As I have mentioned in previous posts (here, here) my father used to own a commercial construction company. As such, many of his close friends are very wealthy (it makes sense; buildings are expensive, so if you are going to build one you tend to need a lot of money). Thus, I was fortunate to grow up around a lot of high net worth individuals and have gained a lot of insights from them over the years. Although wealthy, they tend to live modestly, are committed to their businesses, and balance work and pleasure. But there is one attribute many high net worth individuals share and it is the topic of today’s post.

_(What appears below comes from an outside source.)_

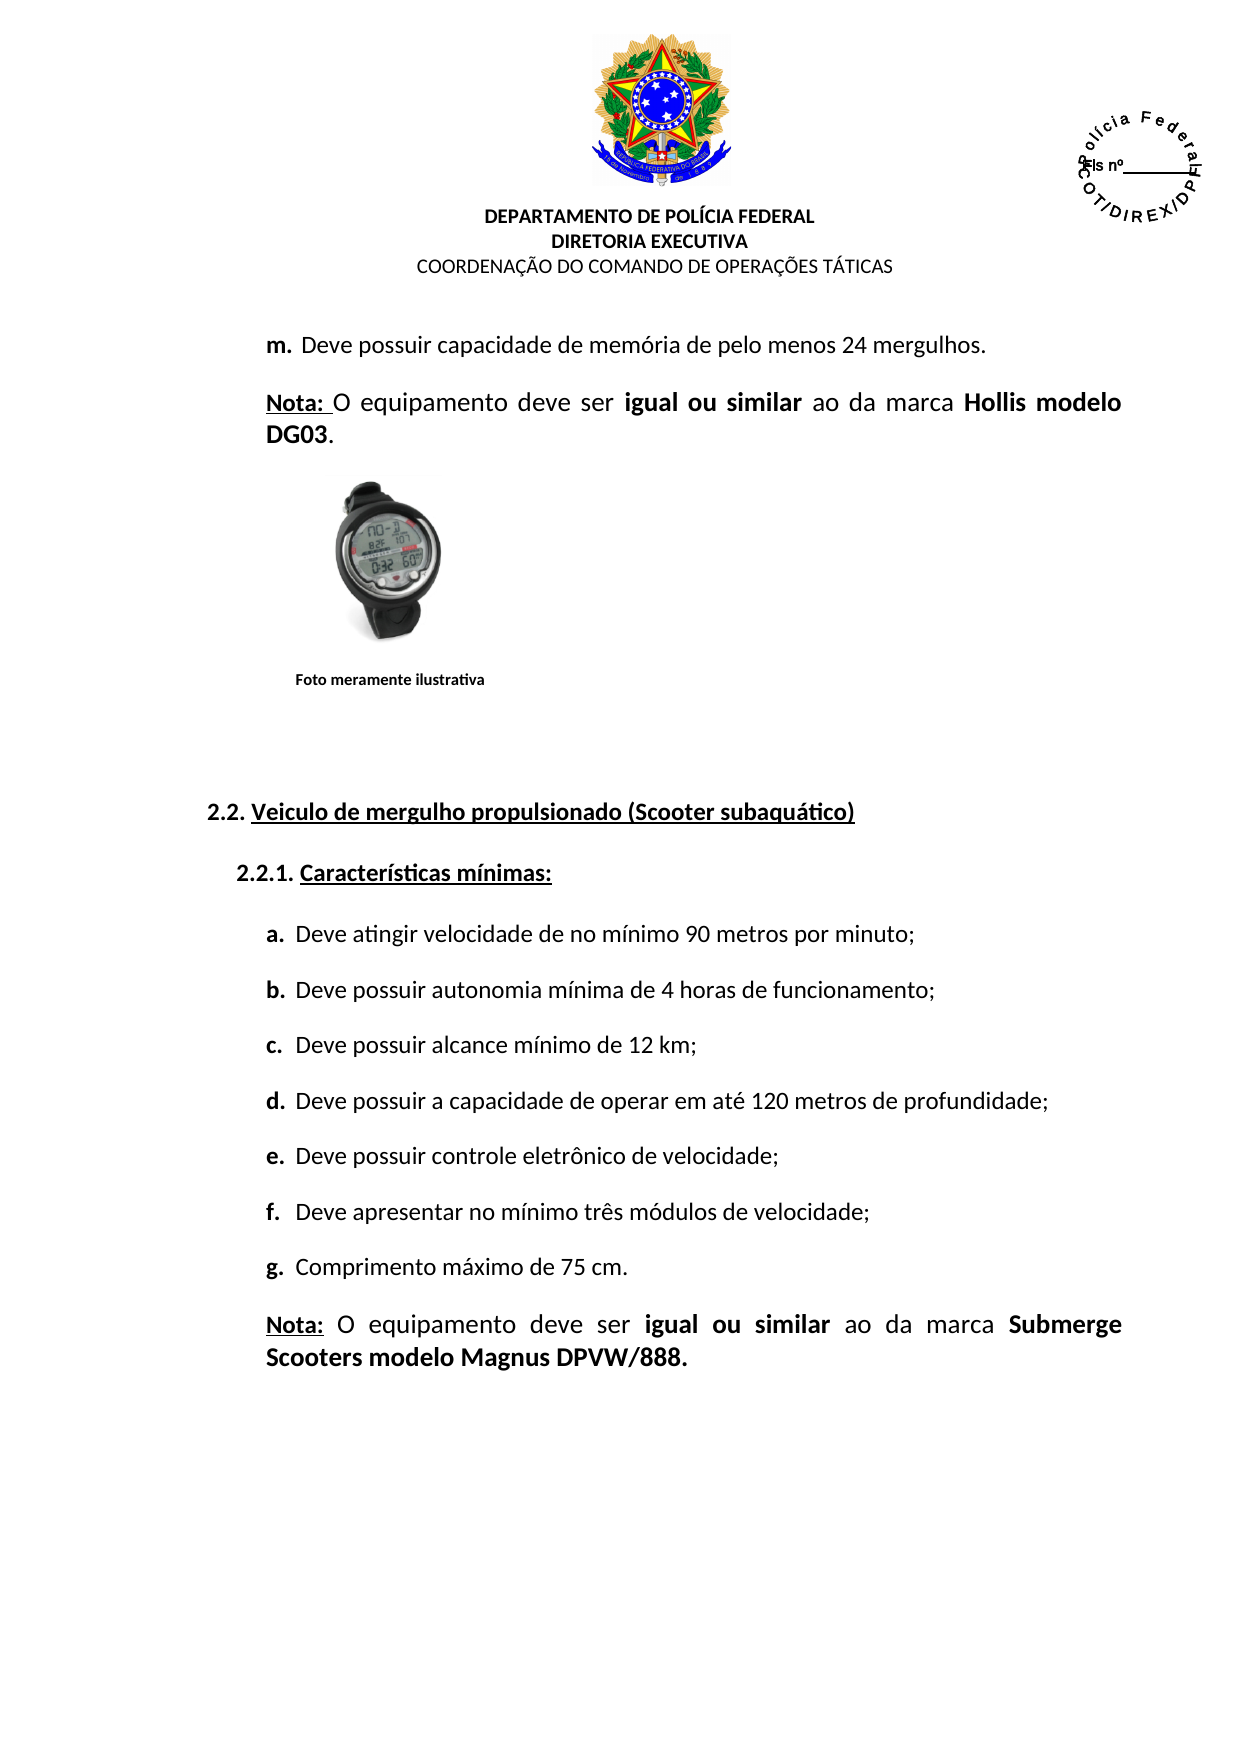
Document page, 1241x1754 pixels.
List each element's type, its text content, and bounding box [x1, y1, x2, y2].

My dad’s best friend, JS, is fantastically wealthy, although you wouldn’t know it if he walked by you on the street. He founded and is the CEO of one of a very small handful of companies that can lay municipal grade concrete sewer and water pipe. His company, although private, is worth hundreds of millions of dollars and JS personally makes $20-30M per year. But it was not always this way. JS came from humble beginnings. He knew from a young age that he wanted to run his own company so he started, and bankrupted, three separate companies before he hit it big with his current enterprise.  Speaking with JS, he will readily admit that he probably would not have been as successful with his company today had he not failed at his prior three companies. In short, it was the failures that taught him the skills necessary to be successful (and the first of these is “don’t fear failure”).

Another example: As readers of my blog know, I am currently working in a company that was recently acquired by a Fortune 500 company, and the original founder has a very similar story. He was working for an IT integrator and thought he could do a better job addressing market needs by starting his own company. So, he left and did just that. The first few years were very rough as he had numerous cash flow issues and struggled to get product on time from major suppliers. He decided to deal with this issue by hiring engineers to create his own products. It was a disaster! The products didn’t work well, customers were complaining, and they were very close to shuttering the doors for good. However, he persisted and worked closely with customers to understand their needs better than competitors and eventually the product quality improved and the business grew. In 2013 he sold the company for just under $300M, netting himself about $100M in the process. To this day, he tells audiences that it was the early product failures that forced him to become more responsive to customer needs which, ultimately, made his product wildly successful in the market place.